» PROBLEM DETAILS
Under this task are some entries; return every one of them exactly.

###

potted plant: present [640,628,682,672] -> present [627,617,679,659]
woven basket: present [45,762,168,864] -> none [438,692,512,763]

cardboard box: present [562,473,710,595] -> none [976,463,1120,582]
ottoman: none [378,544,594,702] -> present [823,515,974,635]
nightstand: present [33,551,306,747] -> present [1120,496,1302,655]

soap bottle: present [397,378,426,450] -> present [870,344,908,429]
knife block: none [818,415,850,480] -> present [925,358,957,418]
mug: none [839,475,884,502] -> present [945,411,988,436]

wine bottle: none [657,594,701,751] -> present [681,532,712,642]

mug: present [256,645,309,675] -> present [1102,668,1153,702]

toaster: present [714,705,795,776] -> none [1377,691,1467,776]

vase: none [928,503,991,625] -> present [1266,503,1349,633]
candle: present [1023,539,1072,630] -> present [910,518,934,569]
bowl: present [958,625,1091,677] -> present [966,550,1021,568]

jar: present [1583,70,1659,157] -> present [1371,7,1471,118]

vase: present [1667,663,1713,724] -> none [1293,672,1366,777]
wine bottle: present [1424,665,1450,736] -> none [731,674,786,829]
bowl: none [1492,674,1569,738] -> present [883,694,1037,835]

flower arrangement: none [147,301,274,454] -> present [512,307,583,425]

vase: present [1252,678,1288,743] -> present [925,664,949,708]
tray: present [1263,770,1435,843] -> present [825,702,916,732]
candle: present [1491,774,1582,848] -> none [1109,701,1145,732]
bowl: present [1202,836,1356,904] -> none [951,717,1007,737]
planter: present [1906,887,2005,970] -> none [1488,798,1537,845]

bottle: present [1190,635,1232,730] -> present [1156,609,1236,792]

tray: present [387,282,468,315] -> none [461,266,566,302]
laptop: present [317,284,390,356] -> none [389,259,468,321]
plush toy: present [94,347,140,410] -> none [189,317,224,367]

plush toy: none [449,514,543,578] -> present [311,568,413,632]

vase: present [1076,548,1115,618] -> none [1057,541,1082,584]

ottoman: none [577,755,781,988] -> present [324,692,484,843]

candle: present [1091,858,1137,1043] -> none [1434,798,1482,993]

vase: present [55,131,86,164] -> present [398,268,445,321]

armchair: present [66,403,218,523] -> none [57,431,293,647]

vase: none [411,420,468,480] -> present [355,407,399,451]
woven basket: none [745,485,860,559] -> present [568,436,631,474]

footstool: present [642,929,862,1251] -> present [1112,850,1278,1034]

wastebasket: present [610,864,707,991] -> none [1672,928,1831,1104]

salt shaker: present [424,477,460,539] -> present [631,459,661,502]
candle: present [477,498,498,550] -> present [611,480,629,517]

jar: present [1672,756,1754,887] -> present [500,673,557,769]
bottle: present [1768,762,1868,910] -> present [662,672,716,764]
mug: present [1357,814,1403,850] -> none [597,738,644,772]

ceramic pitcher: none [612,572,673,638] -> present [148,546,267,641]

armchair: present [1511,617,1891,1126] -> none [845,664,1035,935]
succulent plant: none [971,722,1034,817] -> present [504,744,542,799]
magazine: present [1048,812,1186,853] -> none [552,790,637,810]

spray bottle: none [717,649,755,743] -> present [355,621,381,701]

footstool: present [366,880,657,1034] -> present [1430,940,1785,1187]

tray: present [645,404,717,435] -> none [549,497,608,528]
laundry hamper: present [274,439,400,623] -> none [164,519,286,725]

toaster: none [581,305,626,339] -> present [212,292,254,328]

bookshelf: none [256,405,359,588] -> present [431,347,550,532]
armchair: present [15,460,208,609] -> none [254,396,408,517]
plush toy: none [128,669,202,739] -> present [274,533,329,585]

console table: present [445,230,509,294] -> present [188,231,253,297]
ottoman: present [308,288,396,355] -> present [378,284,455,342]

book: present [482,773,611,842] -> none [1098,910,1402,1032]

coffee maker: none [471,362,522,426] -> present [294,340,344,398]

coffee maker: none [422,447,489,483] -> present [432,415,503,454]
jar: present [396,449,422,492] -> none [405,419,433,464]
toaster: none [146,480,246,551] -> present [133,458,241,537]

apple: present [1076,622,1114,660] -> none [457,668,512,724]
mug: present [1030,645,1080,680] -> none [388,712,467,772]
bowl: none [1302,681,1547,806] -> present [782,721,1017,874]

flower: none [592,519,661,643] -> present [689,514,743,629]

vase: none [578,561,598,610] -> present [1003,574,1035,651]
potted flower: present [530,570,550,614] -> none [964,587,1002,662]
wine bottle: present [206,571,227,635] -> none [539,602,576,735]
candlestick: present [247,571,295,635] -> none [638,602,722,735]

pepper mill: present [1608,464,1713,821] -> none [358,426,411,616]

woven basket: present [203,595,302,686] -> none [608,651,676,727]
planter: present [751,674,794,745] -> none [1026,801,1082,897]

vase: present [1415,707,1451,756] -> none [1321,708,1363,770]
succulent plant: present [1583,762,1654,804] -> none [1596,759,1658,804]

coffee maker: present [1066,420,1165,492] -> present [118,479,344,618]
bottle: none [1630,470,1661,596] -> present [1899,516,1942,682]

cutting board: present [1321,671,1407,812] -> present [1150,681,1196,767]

###

» RESPONSE BELOW
potted plant: present [640,628,682,672] -> present [627,617,679,659]
woven basket: present [45,762,168,864] -> none [438,692,512,763]

cardboard box: present [562,473,710,595] -> none [976,463,1120,582]
ottoman: none [378,544,594,702] -> present [823,515,974,635]
nightstand: present [33,551,306,747] -> present [1120,496,1302,655]

soap bottle: present [397,378,426,450] -> present [870,344,908,429]
knife block: none [818,415,850,480] -> present [925,358,957,418]
mug: none [839,475,884,502] -> present [945,411,988,436]

wine bottle: none [657,594,701,751] -> present [681,532,712,642]

mug: present [256,645,309,675] -> present [1102,668,1153,702]

toaster: present [714,705,795,776] -> none [1377,691,1467,776]

vase: none [928,503,991,625] -> present [1266,503,1349,633]
candle: present [1023,539,1072,630] -> present [910,518,934,569]
bowl: present [958,625,1091,677] -> present [966,550,1021,568]

jar: present [1583,70,1659,157] -> present [1371,7,1471,118]

vase: present [1667,663,1713,724] -> none [1293,672,1366,777]
wine bottle: present [1424,665,1450,736] -> none [731,674,786,829]
bowl: none [1492,674,1569,738] -> present [883,694,1037,835]

flower arrangement: none [147,301,274,454] -> present [512,307,583,425]

vase: present [1252,678,1288,743] -> present [925,664,949,708]
tray: present [1263,770,1435,843] -> present [825,702,916,732]
candle: present [1491,774,1582,848] -> none [1109,701,1145,732]
bowl: present [1202,836,1356,904] -> none [951,717,1007,737]
planter: present [1906,887,2005,970] -> none [1488,798,1537,845]

bottle: present [1190,635,1232,730] -> present [1156,609,1236,792]

tray: present [387,282,468,315] -> none [461,266,566,302]
laptop: present [317,284,390,356] -> none [389,259,468,321]
plush toy: present [94,347,140,410] -> none [189,317,224,367]

plush toy: none [449,514,543,578] -> present [311,568,413,632]

vase: present [1076,548,1115,618] -> none [1057,541,1082,584]

ottoman: none [577,755,781,988] -> present [324,692,484,843]

candle: present [1091,858,1137,1043] -> none [1434,798,1482,993]

vase: present [55,131,86,164] -> present [398,268,445,321]

armchair: present [66,403,218,523] -> none [57,431,293,647]

vase: none [411,420,468,480] -> present [355,407,399,451]
woven basket: none [745,485,860,559] -> present [568,436,631,474]

footstool: present [642,929,862,1251] -> present [1112,850,1278,1034]

wastebasket: present [610,864,707,991] -> none [1672,928,1831,1104]

salt shaker: present [424,477,460,539] -> present [631,459,661,502]
candle: present [477,498,498,550] -> present [611,480,629,517]

jar: present [1672,756,1754,887] -> present [500,673,557,769]
bottle: present [1768,762,1868,910] -> present [662,672,716,764]
mug: present [1357,814,1403,850] -> none [597,738,644,772]

ceramic pitcher: none [612,572,673,638] -> present [148,546,267,641]

armchair: present [1511,617,1891,1126] -> none [845,664,1035,935]
succulent plant: none [971,722,1034,817] -> present [504,744,542,799]
magazine: present [1048,812,1186,853] -> none [552,790,637,810]

spray bottle: none [717,649,755,743] -> present [355,621,381,701]

footstool: present [366,880,657,1034] -> present [1430,940,1785,1187]

tray: present [645,404,717,435] -> none [549,497,608,528]
laundry hamper: present [274,439,400,623] -> none [164,519,286,725]

toaster: none [581,305,626,339] -> present [212,292,254,328]

bookshelf: none [256,405,359,588] -> present [431,347,550,532]
armchair: present [15,460,208,609] -> none [254,396,408,517]
plush toy: none [128,669,202,739] -> present [274,533,329,585]

console table: present [445,230,509,294] -> present [188,231,253,297]
ottoman: present [308,288,396,355] -> present [378,284,455,342]

book: present [482,773,611,842] -> none [1098,910,1402,1032]

coffee maker: none [471,362,522,426] -> present [294,340,344,398]

coffee maker: none [422,447,489,483] -> present [432,415,503,454]
jar: present [396,449,422,492] -> none [405,419,433,464]
toaster: none [146,480,246,551] -> present [133,458,241,537]

apple: present [1076,622,1114,660] -> none [457,668,512,724]
mug: present [1030,645,1080,680] -> none [388,712,467,772]
bowl: none [1302,681,1547,806] -> present [782,721,1017,874]

flower: none [592,519,661,643] -> present [689,514,743,629]

vase: none [578,561,598,610] -> present [1003,574,1035,651]
potted flower: present [530,570,550,614] -> none [964,587,1002,662]
wine bottle: present [206,571,227,635] -> none [539,602,576,735]
candlestick: present [247,571,295,635] -> none [638,602,722,735]

pepper mill: present [1608,464,1713,821] -> none [358,426,411,616]

woven basket: present [203,595,302,686] -> none [608,651,676,727]
planter: present [751,674,794,745] -> none [1026,801,1082,897]

vase: present [1415,707,1451,756] -> none [1321,708,1363,770]
succulent plant: present [1583,762,1654,804] -> none [1596,759,1658,804]

coffee maker: present [1066,420,1165,492] -> present [118,479,344,618]
bottle: none [1630,470,1661,596] -> present [1899,516,1942,682]

cutting board: present [1321,671,1407,812] -> present [1150,681,1196,767]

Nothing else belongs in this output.